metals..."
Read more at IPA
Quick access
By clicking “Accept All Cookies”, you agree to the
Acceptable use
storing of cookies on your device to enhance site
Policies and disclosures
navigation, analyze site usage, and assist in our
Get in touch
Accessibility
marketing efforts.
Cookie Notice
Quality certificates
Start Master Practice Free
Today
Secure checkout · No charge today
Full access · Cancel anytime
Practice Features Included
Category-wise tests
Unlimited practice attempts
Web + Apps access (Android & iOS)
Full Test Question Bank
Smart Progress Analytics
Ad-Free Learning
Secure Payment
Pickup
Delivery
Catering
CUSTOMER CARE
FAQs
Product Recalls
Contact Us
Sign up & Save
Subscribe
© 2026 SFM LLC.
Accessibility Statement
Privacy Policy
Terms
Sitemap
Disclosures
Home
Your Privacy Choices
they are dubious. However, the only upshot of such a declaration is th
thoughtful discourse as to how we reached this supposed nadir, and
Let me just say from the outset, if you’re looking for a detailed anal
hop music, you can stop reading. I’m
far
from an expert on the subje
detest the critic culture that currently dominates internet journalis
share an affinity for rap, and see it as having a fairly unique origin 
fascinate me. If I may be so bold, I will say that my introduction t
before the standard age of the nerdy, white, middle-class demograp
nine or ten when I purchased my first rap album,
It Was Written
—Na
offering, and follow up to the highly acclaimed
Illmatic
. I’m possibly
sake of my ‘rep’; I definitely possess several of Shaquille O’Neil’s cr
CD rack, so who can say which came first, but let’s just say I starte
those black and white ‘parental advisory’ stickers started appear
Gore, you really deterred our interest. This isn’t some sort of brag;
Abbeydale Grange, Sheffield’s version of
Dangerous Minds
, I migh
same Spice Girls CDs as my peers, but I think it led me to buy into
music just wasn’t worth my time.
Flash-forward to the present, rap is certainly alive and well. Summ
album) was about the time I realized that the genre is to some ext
...
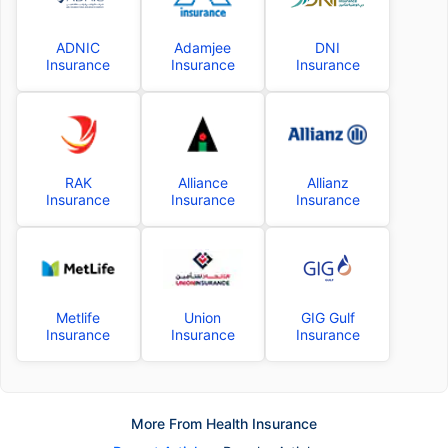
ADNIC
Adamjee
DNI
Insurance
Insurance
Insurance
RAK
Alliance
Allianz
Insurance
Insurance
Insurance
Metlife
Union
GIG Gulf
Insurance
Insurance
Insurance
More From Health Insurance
--
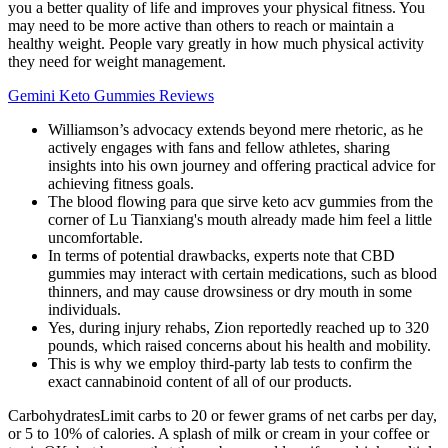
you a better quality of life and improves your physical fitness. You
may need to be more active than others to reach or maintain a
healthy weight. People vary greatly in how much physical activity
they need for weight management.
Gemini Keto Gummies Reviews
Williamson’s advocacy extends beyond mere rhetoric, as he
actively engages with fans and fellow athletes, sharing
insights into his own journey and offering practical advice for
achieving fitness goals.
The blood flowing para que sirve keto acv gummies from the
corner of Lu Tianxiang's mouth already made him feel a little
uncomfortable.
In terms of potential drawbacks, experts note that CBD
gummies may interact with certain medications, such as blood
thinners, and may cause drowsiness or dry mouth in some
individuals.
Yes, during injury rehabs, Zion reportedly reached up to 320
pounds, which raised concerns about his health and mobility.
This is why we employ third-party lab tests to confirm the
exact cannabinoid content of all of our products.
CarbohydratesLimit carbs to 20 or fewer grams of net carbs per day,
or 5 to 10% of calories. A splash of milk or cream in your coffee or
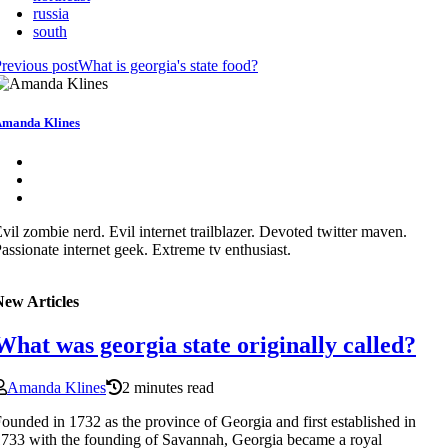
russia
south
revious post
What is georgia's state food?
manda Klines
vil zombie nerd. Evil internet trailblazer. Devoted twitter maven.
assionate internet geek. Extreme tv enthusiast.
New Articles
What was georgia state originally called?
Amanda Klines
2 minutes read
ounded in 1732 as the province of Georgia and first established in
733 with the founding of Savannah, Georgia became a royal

### WHAT YOU SHOULD DO
Copy out every line of the entries where the string "reached" shows up.

### SOLUTION FOR THIS PROBLEM
thoughtful discourse as to how we reached this supposed nadir, and
Yes, during injury rehabs, Zion reportedly reached up to 320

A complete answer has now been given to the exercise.